Miró hacia la cancha de tenis donde los embajadores cargaban las armas. Tenía que deshacerse del británico y le pareció que lo más adecuado seria arrojarlo por la ventana. Lo arrastró por la alfombra mientras O'Connell lo miraba, decepcionado, pensando que los soviéticos empezaban con las purgas aun antes de la victoria. El teniente lo enderezó, le pasó las manos por debajo de los brazos y tocó, a través del chaleco, el paquete con las cartas del cónsul Bertoldi. Tuvo un momento de duda y luego una corazonada. ¿Se había topado, acaso, con el propio correo del Foreign Office? Dejó caer el cuerpo, prendió la linterna y le miró la cara. Estaba seguro de que alguna vez Moscú les había enviado la foto de ese hombre. Se arrodilló, agitado, y le quitó el paquete; al azar tomó una de las cartas y la leyó con la misma dificultad que siempre había tenido para el inglés. Encontró un verso en el idioma de los cubanos y algunos nombres que seguramente serían seudónimos. Revisó otros manuscritos y vio que todos estaban dirigidos a Daisy, que bien podía ser la clave de Margaret Thatcher. Las diferentes firmas no podían confundirlo: Faustino, Bebé, Gatito Goloso, le revelaban la remanida treta de la carta de amor. Había descifrado decenas de ellas en Birmania, Irak y Angola. Guardó el paquete y revisó los bolsillos de O'Connell. Encontró algunos restos de cables, dos relojes de cuarzo, un plano hecho a lápiz y cincuenta libras que de inmediato reconoció falsas.

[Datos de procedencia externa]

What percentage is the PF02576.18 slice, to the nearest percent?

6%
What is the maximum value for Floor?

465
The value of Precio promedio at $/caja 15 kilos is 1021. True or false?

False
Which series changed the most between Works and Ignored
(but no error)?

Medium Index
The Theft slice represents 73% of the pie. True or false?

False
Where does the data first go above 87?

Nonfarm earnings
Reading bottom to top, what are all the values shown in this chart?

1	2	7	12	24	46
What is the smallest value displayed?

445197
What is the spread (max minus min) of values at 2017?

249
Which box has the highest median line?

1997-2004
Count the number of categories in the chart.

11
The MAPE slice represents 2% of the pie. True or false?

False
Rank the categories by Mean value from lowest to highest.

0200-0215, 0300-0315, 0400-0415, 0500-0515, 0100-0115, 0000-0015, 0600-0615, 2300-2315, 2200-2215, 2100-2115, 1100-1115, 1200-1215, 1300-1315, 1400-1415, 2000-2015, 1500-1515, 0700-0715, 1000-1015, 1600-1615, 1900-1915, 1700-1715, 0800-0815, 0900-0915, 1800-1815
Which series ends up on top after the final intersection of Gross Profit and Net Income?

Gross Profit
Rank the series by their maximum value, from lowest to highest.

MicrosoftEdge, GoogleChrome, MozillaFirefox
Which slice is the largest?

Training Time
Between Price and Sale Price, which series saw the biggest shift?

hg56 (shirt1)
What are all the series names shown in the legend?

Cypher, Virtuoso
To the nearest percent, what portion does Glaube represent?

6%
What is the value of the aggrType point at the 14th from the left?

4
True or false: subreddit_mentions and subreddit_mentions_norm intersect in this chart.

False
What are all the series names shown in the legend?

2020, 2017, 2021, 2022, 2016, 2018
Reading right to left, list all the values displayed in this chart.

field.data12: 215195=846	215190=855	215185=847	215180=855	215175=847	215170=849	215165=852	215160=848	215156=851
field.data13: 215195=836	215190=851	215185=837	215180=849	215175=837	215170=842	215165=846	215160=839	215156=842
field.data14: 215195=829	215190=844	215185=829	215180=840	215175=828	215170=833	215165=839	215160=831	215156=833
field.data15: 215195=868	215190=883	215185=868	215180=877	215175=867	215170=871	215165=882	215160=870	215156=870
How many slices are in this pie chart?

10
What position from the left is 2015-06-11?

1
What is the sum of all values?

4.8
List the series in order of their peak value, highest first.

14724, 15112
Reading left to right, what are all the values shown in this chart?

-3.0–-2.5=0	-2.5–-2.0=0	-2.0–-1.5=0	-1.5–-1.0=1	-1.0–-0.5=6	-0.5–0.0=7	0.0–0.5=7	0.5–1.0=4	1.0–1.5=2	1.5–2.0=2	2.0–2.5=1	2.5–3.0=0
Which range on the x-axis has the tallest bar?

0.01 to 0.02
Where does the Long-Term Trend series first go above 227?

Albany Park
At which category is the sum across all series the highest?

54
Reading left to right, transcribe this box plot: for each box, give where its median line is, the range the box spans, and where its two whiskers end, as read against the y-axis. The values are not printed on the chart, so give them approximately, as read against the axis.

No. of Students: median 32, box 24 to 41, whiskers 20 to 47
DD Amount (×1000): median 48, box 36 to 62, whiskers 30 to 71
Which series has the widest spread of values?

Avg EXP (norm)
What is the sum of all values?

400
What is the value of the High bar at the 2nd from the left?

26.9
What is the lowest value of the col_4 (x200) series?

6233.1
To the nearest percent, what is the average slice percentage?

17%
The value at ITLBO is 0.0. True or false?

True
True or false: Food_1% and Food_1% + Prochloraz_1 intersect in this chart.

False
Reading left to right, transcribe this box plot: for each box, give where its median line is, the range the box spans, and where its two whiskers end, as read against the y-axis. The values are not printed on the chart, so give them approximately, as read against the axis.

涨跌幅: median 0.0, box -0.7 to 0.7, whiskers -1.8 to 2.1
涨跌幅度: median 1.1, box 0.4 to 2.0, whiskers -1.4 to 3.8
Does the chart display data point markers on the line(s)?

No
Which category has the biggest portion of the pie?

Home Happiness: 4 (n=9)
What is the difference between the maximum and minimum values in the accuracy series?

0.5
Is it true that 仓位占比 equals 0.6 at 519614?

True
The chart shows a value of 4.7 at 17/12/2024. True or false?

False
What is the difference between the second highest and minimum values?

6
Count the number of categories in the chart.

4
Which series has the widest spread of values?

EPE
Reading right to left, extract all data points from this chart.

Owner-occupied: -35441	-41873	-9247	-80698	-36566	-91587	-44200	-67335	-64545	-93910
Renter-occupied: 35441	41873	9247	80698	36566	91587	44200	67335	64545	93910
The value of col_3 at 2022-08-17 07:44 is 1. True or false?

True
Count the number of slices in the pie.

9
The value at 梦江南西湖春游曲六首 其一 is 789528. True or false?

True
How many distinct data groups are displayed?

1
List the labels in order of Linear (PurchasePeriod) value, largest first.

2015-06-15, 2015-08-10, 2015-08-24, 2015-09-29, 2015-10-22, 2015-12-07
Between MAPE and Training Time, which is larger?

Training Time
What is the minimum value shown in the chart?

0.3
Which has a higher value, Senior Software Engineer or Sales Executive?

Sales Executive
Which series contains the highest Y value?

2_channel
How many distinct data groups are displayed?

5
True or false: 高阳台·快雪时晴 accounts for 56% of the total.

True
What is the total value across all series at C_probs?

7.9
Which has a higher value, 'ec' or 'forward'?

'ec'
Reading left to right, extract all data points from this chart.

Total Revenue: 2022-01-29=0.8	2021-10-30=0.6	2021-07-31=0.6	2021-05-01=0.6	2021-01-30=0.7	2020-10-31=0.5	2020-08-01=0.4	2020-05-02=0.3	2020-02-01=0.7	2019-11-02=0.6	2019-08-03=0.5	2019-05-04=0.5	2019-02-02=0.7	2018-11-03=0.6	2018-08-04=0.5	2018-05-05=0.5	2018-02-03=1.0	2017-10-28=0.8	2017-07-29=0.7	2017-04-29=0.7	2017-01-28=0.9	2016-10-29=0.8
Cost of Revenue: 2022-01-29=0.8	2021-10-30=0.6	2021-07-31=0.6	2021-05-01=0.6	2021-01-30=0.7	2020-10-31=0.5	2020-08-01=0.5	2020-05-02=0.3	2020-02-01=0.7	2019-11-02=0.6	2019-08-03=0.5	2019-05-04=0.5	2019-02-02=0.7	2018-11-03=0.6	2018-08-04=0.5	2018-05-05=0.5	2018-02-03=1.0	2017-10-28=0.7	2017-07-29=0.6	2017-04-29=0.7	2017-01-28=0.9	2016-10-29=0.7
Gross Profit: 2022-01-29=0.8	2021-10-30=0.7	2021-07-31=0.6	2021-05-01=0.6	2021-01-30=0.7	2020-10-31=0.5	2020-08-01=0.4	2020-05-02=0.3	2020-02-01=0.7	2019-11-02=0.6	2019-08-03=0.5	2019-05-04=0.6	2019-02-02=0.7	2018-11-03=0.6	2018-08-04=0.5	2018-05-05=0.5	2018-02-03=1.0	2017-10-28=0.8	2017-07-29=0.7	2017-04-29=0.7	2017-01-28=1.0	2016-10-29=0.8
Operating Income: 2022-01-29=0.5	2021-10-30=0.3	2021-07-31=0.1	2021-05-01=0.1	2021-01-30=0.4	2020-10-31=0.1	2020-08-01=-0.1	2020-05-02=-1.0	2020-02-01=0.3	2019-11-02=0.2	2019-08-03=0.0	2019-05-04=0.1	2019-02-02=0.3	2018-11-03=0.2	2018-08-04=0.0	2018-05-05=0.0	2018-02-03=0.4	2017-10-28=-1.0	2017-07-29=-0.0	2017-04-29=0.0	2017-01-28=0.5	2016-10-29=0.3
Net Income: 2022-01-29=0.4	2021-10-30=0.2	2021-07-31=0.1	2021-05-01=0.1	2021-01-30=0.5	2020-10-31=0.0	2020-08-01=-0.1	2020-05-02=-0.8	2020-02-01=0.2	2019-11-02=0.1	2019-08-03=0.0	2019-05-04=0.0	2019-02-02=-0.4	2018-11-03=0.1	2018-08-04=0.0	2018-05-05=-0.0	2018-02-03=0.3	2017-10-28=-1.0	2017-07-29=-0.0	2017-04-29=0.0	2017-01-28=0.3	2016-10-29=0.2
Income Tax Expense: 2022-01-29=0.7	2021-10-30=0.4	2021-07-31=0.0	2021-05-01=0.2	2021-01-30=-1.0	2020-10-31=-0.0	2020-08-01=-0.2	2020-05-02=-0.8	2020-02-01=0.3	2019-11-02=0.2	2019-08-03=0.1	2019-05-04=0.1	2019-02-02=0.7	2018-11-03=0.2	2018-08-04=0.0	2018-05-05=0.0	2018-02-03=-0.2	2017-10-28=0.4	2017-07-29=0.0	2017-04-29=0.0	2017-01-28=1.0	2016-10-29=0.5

Se guardó todo, recogió el revólver, y apagó la linterna con la convicción de que había encontrado algo que interesaría a la KGB. Enderezó otra vez el cuerpo desbaratado del irlandés, lamentó sacrificar semejante fuente de información, y lo empujó por el hueco de la ventana.

Mientras caía, O'Connell pensó que de todos modos el cónsul no tendría nada que temer. A esa altura Mister Burnett ya debía estar camino al pelotón de fusilamiento.